[[ DATA FOR THIS EXERCISE open ]]
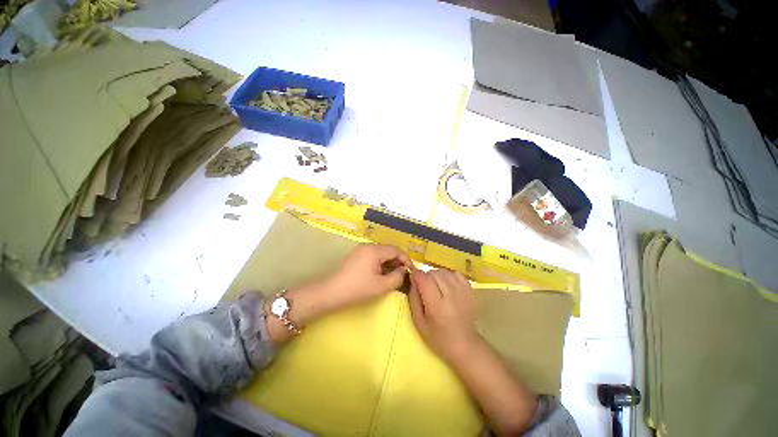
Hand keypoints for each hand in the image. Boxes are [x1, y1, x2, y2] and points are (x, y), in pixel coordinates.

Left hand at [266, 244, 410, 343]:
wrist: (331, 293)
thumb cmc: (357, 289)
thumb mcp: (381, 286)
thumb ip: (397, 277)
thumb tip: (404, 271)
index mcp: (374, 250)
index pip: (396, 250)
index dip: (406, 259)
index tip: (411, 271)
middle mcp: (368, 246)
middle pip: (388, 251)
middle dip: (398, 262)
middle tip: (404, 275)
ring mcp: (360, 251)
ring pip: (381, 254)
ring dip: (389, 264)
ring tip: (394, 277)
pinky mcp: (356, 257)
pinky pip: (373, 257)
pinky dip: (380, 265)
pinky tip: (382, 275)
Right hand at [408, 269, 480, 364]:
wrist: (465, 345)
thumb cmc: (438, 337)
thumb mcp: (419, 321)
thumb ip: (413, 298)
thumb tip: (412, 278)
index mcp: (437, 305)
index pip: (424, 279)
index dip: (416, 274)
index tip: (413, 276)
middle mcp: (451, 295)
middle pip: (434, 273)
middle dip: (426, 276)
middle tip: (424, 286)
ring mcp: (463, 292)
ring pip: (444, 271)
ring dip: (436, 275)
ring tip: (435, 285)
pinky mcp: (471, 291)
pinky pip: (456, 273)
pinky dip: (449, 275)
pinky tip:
[[ DATA FOR THIS EXERCISE closed ]]
**YOUR INSTRUCTIONS:** Your reply should be nothing but the lines from the one containing "wrist: (465, 345)" through the last line above, copied exactly; please include both ends.

**ANSWER TO THIS TASK:**
wrist: (465, 345)
thumb cmc: (438, 337)
thumb mcp: (419, 321)
thumb ip: (413, 298)
thumb tip: (412, 278)
index mcp: (437, 305)
index pip: (424, 279)
index dip: (416, 274)
index tip: (413, 276)
middle mcp: (451, 295)
middle pip: (434, 273)
middle dip: (426, 276)
middle tip: (424, 286)
ring mcp: (463, 292)
ring pip: (444, 271)
ring dip: (436, 275)
ring tip: (435, 285)
pinky mcp: (471, 291)
pinky pip: (456, 273)
pinky dip: (449, 275)
pinky tip:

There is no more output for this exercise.